**Task brief**. Retype word for word the part of the std.datetime discussion below that opens with the words containing "Proposal for custom" and closes with "it more manageable.".

**Selected passage**.
%%
Proposal for custom time string formatting in std.datetime

Jacob Carlborg doob at me.com
Fri Dec 23 07:23:43 PST 2011


On 2011-12-23 03:38, Jonathan M Davis wrote:
> On Thursday, December 22, 2011 13:38:51 Andrei Alexandrescu wrote:
>> On 12/22/11 1:32 PM, Jonathan M Davis wrote:
>> [snip]
>>
>> Now that we got to talk about std.datetime, here are three things that I
>> think we could do to make it more manageable.
>>
>> 1. Put files in data. I find it a tad awkward that we have time zone
>> information in hardcoded strings inside the code. That means any such
>> change would have us redistributed Phobos. I'm thinking a small data
>> file would be more appropriate. Better yet, hook into OSs timezone
>> information and let the OS worry about keeping that timely.
>
> The only reason there are any hard-coded time zone names is that they're
> required to convert between the names used by Posix and those used by Windows.
%%
**Source information**.
%%
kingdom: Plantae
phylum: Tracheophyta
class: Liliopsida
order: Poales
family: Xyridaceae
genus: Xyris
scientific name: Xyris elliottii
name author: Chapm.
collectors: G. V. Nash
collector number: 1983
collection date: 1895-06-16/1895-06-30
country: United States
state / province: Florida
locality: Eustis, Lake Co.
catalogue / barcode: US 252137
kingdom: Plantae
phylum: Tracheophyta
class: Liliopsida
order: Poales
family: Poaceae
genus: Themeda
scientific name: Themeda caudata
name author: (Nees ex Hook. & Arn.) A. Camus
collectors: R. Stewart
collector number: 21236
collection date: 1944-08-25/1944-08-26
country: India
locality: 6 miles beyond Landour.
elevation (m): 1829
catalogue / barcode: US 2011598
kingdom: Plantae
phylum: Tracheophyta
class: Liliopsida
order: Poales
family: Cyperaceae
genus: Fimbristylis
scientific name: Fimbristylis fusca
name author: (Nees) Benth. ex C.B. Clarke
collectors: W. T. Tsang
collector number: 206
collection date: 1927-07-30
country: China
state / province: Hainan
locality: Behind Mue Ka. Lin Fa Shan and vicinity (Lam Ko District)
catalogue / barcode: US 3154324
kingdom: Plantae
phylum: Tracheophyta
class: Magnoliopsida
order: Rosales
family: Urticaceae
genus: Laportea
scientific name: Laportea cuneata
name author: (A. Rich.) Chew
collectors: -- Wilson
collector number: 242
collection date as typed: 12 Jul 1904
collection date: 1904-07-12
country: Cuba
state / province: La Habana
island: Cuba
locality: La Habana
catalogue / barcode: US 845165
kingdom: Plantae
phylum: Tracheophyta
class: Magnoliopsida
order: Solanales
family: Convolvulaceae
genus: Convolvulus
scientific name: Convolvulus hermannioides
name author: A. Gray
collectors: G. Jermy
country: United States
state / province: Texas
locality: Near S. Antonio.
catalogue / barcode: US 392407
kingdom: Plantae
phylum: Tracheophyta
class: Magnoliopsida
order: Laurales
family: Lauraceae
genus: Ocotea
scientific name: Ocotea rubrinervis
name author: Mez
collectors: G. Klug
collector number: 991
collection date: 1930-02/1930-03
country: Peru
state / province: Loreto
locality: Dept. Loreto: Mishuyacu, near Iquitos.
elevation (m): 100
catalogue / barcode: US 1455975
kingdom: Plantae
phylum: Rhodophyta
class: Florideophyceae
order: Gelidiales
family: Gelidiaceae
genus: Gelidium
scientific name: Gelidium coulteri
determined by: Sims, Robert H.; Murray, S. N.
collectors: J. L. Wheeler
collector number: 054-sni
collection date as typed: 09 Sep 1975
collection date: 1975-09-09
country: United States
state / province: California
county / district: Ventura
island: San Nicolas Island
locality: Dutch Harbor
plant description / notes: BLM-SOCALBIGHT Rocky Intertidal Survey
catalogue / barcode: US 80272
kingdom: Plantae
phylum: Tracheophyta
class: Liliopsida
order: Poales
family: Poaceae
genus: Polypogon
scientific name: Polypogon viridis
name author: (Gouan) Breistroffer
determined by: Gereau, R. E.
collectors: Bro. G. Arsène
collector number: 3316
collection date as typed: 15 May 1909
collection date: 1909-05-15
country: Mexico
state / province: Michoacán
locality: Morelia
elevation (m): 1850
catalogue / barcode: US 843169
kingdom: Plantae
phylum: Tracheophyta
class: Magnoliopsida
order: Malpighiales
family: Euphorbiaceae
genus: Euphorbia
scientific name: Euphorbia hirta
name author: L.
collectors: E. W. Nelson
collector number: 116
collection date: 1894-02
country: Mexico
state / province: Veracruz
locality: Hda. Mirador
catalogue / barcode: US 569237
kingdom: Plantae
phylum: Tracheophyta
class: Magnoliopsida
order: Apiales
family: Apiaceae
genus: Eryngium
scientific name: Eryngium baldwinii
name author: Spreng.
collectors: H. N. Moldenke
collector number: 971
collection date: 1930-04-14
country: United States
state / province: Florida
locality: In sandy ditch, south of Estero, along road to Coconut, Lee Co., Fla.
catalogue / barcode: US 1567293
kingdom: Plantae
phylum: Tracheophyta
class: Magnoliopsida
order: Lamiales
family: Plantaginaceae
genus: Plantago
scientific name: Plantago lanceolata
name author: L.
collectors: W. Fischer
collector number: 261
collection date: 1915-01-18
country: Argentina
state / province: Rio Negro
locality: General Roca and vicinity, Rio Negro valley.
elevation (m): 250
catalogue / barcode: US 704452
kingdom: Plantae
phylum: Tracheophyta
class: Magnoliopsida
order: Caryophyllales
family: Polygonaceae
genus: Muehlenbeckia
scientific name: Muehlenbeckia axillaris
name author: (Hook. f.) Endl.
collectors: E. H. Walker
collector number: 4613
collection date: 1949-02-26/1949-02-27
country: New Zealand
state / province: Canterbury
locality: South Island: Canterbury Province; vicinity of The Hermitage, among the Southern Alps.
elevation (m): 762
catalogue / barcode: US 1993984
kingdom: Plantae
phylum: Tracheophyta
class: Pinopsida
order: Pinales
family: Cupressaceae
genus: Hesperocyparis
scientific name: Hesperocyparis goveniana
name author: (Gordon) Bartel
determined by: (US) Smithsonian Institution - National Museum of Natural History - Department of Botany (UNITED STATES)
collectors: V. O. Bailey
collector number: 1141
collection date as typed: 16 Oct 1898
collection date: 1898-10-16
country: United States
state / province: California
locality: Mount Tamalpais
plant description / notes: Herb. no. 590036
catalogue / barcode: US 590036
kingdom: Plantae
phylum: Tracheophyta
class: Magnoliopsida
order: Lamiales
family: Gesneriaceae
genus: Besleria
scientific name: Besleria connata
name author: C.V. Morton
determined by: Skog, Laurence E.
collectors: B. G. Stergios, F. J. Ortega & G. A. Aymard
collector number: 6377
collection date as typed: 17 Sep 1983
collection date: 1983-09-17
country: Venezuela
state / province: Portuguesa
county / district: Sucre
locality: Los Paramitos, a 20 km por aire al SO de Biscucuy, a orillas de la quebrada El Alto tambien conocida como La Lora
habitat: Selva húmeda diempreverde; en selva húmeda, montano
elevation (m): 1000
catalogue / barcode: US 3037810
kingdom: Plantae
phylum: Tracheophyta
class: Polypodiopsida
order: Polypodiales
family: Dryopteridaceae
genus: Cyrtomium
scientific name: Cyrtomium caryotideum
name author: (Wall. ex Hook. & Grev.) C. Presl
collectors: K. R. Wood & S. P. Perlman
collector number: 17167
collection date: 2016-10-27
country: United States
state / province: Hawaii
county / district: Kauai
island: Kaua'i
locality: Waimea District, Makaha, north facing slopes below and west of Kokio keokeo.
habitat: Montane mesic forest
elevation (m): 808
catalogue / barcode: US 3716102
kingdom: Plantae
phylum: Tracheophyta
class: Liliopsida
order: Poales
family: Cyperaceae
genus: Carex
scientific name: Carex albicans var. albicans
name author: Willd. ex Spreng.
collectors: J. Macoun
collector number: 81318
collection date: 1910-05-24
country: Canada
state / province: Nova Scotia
%%
**Solution for this exercise**.
Proposal for custom time string formatting in std.datetime

Jacob Carlborg doob at me.com
Fri Dec 23 07:23:43 PST 2011


On 2011-12-23 03:38, Jonathan M Davis wrote:
> On Thursday, December 22, 2011 13:38:51 Andrei Alexandrescu wrote:
>> On 12/22/11 1:32 PM, Jonathan M Davis wrote:
>> [snip]
>>
>> Now that we got to talk about std.datetime, here are three things that I
>> think we could do to make it more manageable.